### Available data:
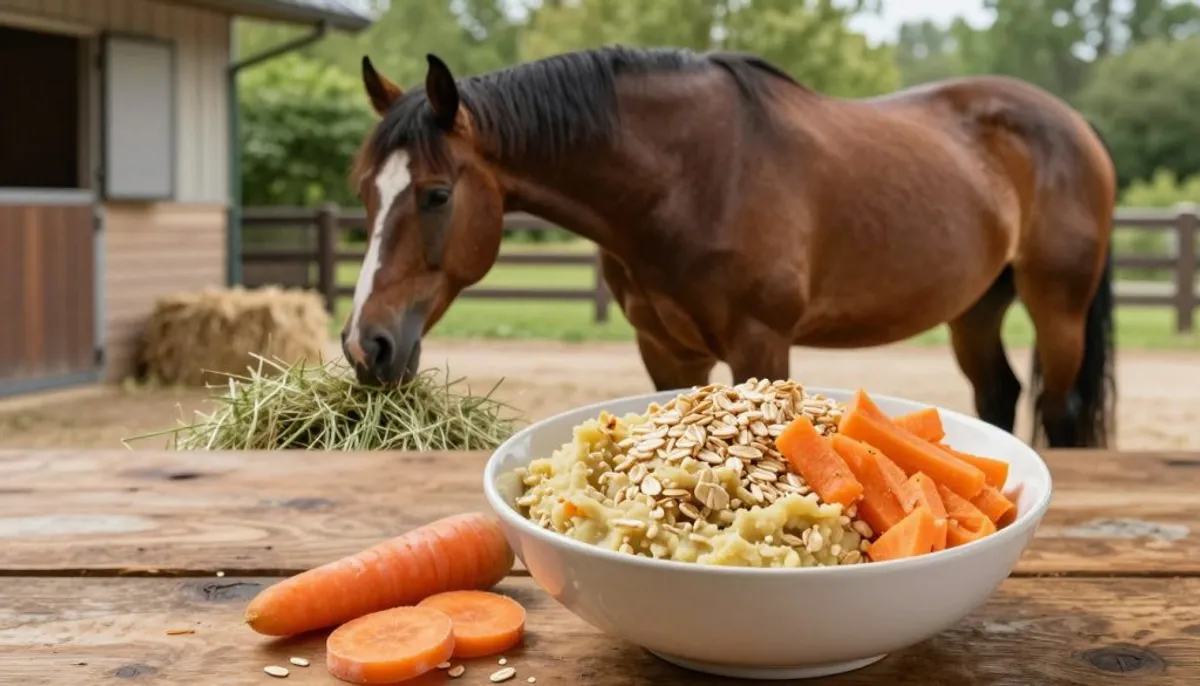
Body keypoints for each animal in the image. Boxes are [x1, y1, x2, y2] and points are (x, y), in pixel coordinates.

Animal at [340, 45, 1116, 449]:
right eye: (365, 191)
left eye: (437, 194)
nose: (365, 346)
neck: (688, 177)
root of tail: (1076, 125)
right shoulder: (665, 351)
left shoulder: (760, 341)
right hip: (977, 308)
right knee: (998, 394)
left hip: (1058, 309)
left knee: (1060, 412)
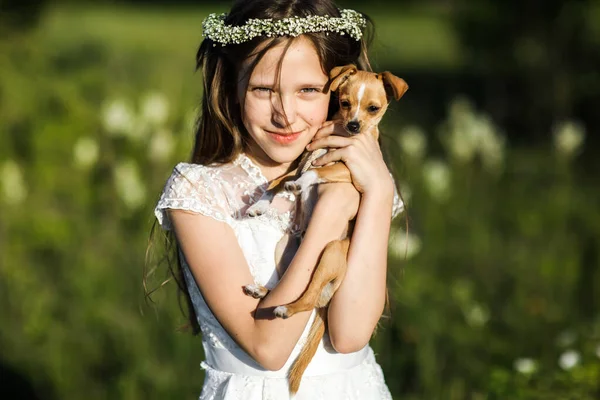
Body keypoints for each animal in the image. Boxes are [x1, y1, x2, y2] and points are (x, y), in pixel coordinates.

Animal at [244, 64, 408, 392]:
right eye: (344, 103)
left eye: (374, 108)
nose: (354, 125)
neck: (338, 137)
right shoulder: (299, 162)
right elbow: (276, 182)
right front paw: (260, 204)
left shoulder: (347, 171)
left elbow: (318, 171)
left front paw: (303, 183)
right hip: (288, 250)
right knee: (287, 286)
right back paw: (262, 291)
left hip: (329, 252)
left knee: (306, 298)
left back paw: (285, 309)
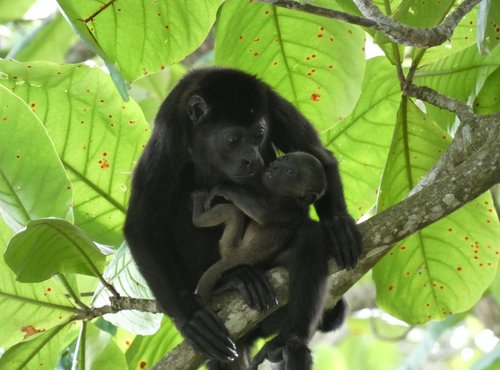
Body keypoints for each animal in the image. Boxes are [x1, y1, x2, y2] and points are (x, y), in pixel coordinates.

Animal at [123, 68, 362, 368]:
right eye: (233, 139)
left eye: (259, 134)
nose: (252, 158)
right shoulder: (168, 137)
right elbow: (142, 225)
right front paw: (190, 316)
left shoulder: (272, 103)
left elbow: (319, 156)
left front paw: (338, 223)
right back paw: (234, 279)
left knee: (309, 237)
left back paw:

### Exercise description:
Find all the lines containing "elbow" in the material, then copy them.

### Result of the task:
right elbow: (276, 182)
left elbow: (318, 171)
right elbow: (142, 225)
left elbow: (319, 156)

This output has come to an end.